¿Cómo pudimos sobrevivir?

Autor:  Paulo Coelho

 

 

 Recibo por correo tres litros de productos que sustituyen a la leche; una compañía noruega quiere saber si estoy interesado en invertir en la producción de este nuevo tipo de alimento, ya que, según el especialista David Rietz, “TODA (las mayúsculas son suyas) leche de vaca tiene 59 hormonas activas, un alto contenido en grasa, colesterol, dioxinas, bacterias y virus”. 
Pienso en el calcio, que, desde niño, mi madre me decía que era bueno para los huesos, pero el especialista se me adelanta: “¿Calcio? ¿Cómo es que las vacas consiguen adquirir suficiente calcio para su voluminosa estructura ósea? ¡De las plantas!” Claro, el nuevo producto está hecho a base de plantas, y la leche, de acuerdo con un sinfín de estudios realizados en diversos institutos esparcidos por el mundo, queda así condenada. 
¿Y la proteína?
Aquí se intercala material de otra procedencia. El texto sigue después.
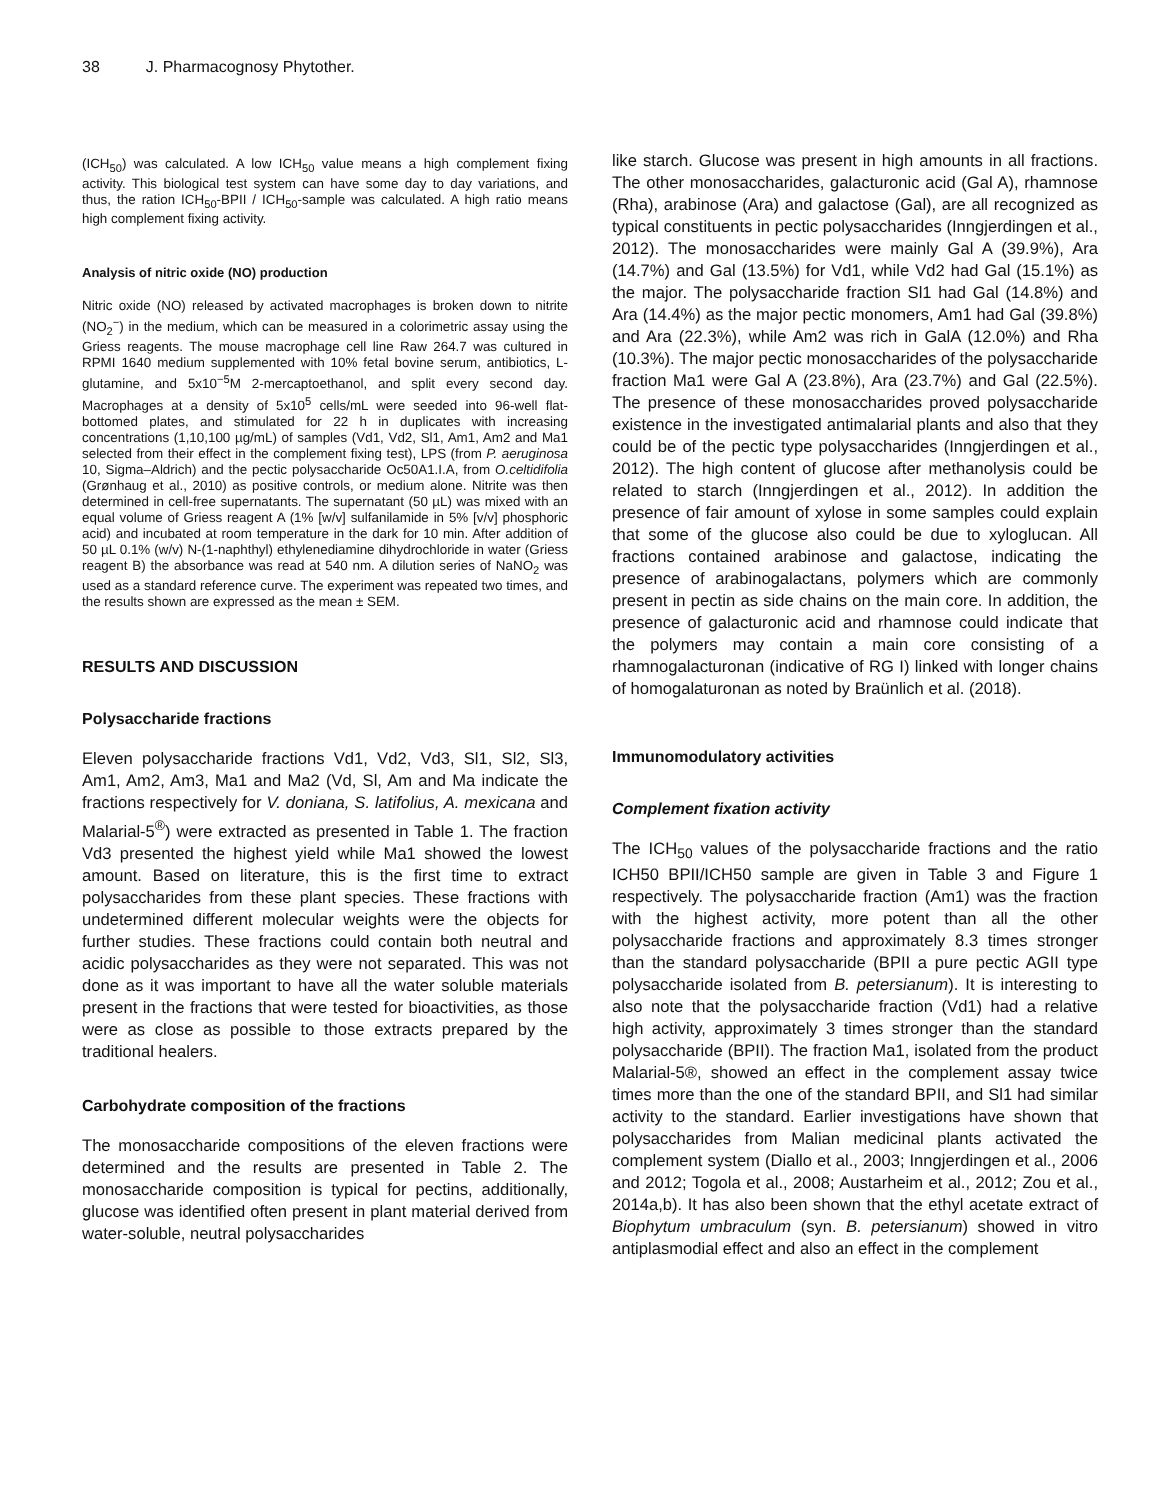38 J. Pharmacognosy Phytother.
(ICH<sub>50</sub>) was calculated. A low ICH<sub>50</sub> value means a high complement fixing activity. This biological test system can have some day to day variations, and thus, the ration ICH<sub>50</sub>-BPII / ICH<sub>50</sub>-sample was calculated. A high ratio means high complement fixing activity.
Analysis of nitric oxide (NO) production
Nitric oxide (NO) released by activated macrophages is broken down to nitrite (NO<sub>2</sub><sup>−</sup>) in the medium, which can be measured in a colorimetric assay using the Griess reagents. The mouse macrophage cell line Raw 264.7 was cultured in RPMI 1640 medium supplemented with 10% fetal bovine serum, antibiotics, L-glutamine, and 5x10<sup>−5</sup>M 2-mercaptoethanol, and split every second day. Macrophages at a density of 5x10<sup>5</sup> cells/mL were seeded into 96-well flat-bottomed plates, and stimulated for 22 h in duplicates with increasing concentrations (1,10,100 µg/mL) of samples (Vd1, Vd2, Sl1, Am1, Am2 and Ma1 selected from their effect in the complement fixing test), LPS (from P. aeruginosa 10, Sigma–Aldrich) and the pectic polysaccharide Oc50A1.I.A, from O.celtidifolia (Grønhaug et al., 2010) as positive controls, or medium alone. Nitrite was then determined in cell-free supernatants. The supernatant (50 µL) was mixed with an equal volume of Griess reagent A (1% [w/v] sulfanilamide in 5% [v/v] phosphoric acid) and incubated at room temperature in the dark for 10 min. After addition of 50 µL 0.1% (w/v) N-(1-naphthyl) ethylenediamine dihydrochloride in water (Griess reagent B) the absorbance was read at 540 nm. A dilution series of NaNO<sub>2</sub> was used as a standard reference curve. The experiment was repeated two times, and the results shown are expressed as the mean ± SEM.
RESULTS AND DISCUSSION
Polysaccharide fractions
Eleven polysaccharide fractions Vd1, Vd2, Vd3, Sl1, Sl2, Sl3, Am1, Am2, Am3, Ma1 and Ma2 (Vd, Sl, Am and Ma indicate the fractions respectively for V. doniana, S. latifolius, A. mexicana and Malarial-5<sup>®</sup>) were extracted as presented in Table 1. The fraction Vd3 presented the highest yield while Ma1 showed the lowest amount. Based on literature, this is the first time to extract polysaccharides from these plant species. These fractions with undetermined different molecular weights were the objects for further studies. These fractions could contain both neutral and acidic polysaccharides as they were not separated. This was not done as it was important to have all the water soluble materials present in the fractions that were tested for bioactivities, as those were as close as possible to those extracts prepared by the traditional healers.
Carbohydrate composition of the fractions
The monosaccharide compositions of the eleven fractions were determined and the results are presented in Table 2. The monosaccharide composition is typical for pectins, additionally, glucose was identified often present in plant material derived from water-soluble, neutral polysaccharides
like starch. Glucose was present in high amounts in all fractions. The other monosaccharides, galacturonic acid (Gal A), rhamnose (Rha), arabinose (Ara) and galactose (Gal), are all recognized as typical constituents in pectic polysaccharides (Inngjerdingen et al., 2012). The monosaccharides were mainly Gal A (39.9%), Ara (14.7%) and Gal (13.5%) for Vd1, while Vd2 had Gal (15.1%) as the major. The polysaccharide fraction Sl1 had Gal (14.8%) and Ara (14.4%) as the major pectic monomers, Am1 had Gal (39.8%) and Ara (22.3%), while Am2 was rich in GalA (12.0%) and Rha (10.3%). The major pectic monosaccharides of the polysaccharide fraction Ma1 were Gal A (23.8%), Ara (23.7%) and Gal (22.5%). The presence of these monosaccharides proved polysaccharide existence in the investigated antimalarial plants and also that they could be of the pectic type polysaccharides (Inngjerdingen et al., 2012). The high content of glucose after methanolysis could be related to starch (Inngjerdingen et al., 2012). In addition the presence of fair amount of xylose in some samples could explain that some of the glucose also could be due to xyloglucan. All fractions contained arabinose and galactose, indicating the presence of arabinogalactans, polymers which are commonly present in pectin as side chains on the main core. In addition, the presence of galacturonic acid and rhamnose could indicate that the polymers may contain a main core consisting of a rhamnogalacturonan (indicative of RG I) linked with longer chains of homogalaturonan as noted by Braünlich et al. (2018).
Immunomodulatory activities
Complement fixation activity
The ICH<sub>50</sub> values of the polysaccharide fractions and the ratio ICH50 BPII/ICH50 sample are given in Table 3 and Figure 1 respectively. The polysaccharide fraction (Am1) was the fraction with the highest activity, more potent than all the other polysaccharide fractions and approximately 8.3 times stronger than the standard polysaccharide (BPII a pure pectic AGII type polysaccharide isolated from B. petersianum). It is interesting to also note that the polysaccharide fraction (Vd1) had a relative high activity, approximately 3 times stronger than the standard polysaccharide (BPII). The fraction Ma1, isolated from the product Malarial-5®, showed an effect in the complement assay twice times more than the one of the standard BPII, and Sl1 had similar activity to the standard. Earlier investigations have shown that polysaccharides from Malian medicinal plants activated the complement system (Diallo et al., 2003; Inngjerdingen et al., 2006 and 2012; Togola et al., 2008; Austarheim et al., 2012; Zou et al., 2014a,b). It has also been shown that the ethyl acetate extract of Biophytum umbraculum (syn. B. petersianum) showed in vitro antiplasmodial effect and also an effect in the complement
David Rietz es implacable: “sé que llaman a la leche la carne líquida (yo nunca he oído semejante expresión, pero supongo que él sabe de lo que está hablando) a causa de las altas dosis de proteínas que contiene. Pero son las proteínas las que impiden que el calcio sea absorbido por el organismo. Hay países con una dieta rica en proteínas donde se da también un alto índice de casos de osteoporosis (ausencia de calcio en los huesos).” 
Esa misma tarde recibo de mi mujer un texto que encontró en internet: 
“Las personas que hoy tienen entre 40 y 60 años, en su día circulaban en automóviles que no tenían cinturón de seguridad, reposacabezas, o airbag. Los niños iban sueltos en el asiento de atrás, armando el mayor alboroto y divirtiéndose sin parar. 
“Las cunas estaban pintadas con pinturas coloridas que hoy serían, cuando menos, “dudosas”, ya que podían contener plomo o algún otro elemento peligroso. 
Yo, por ejemplo, pertenezco a una generación que construía los famosos carritos de rolimã (no sé cómo explicar esto a las generaciones de hoy; digamos que eran bolas de metal sujetas entre dos aros de hierro) y bajábamos las laderas de Botafogo, usando los zapatos como frenos, cayéndonos, magullándonos, pero orgullosos de nuestra aventura a alta velocidad. 
-El texto continúa:
“No había teléfonos móviles, nuestros padres no tenían forma de saber dónde estábamos: ¿cómo era posible? Los niños nunca tenían razón, vivían de castigo en castigo, y aun así no tenían problemas psicológicos de rechazo o falta de amor. En la escuela existían los alumnos buenos y los malos: los primeros pasaban al siguiente curso, los segundos suspendían. No se buscaba a un psicoterapeuta para estudiar el caso, simplemente se le hacía repetir curso.”
Y a pesar de ello sobrevivimos, con algún que otro arañazo en las rodillas, y pocos traumas. Y no sólo sobrevivimos, como recordamos con nostalgia, sanos y salvos a aquellos tiempos en que la leche no era veneno, sino que también los niños resolvíamos nuestros problemas sin ayuda, nos peleábamos cuando hacía falta, y nos pasábamos el día, sin ingenios electrónicos, inventando juegos con los amigos. 
Pero volvamos al asunto inicial de esta columna: decidí probar el nuevo y milagroso producto destinado a sustituir a la leche asesina. 
No pude pasar del primer trago. 
Les pedí a mi mujer y a mi empleada que lo probasen, sin decirles de qué se trataba: las dos dijeron que jamás habían probado nada tan repugnante en su vida. 
Estoy preocupado por los niños de mañana, con sus juegos electrónicos, sus padres con teléfonos móviles, con sus psicoterapeutas ayudándoles a superar cada derrota, y, sobre todo, con la obligación de beber esta “poción mágica” que los mantendrá sin colesterol, sin osteoporosis, sin 59 hormonas activas, sin toxinas. 
Tendrán una vida muy sana, muy equilibrada, y, cuando crezcan, descubrirán la leche (para entonces, posiblemente, una bebida fuera de la ley). Quién sabe si tendrá que ser un científico del año 2050 quien se encargue de rescatar algo que hemos consumido desde el inicio de los tiempos. 
¿O quizá sólo se podrá conseguir leche a través del tráfico de drogas?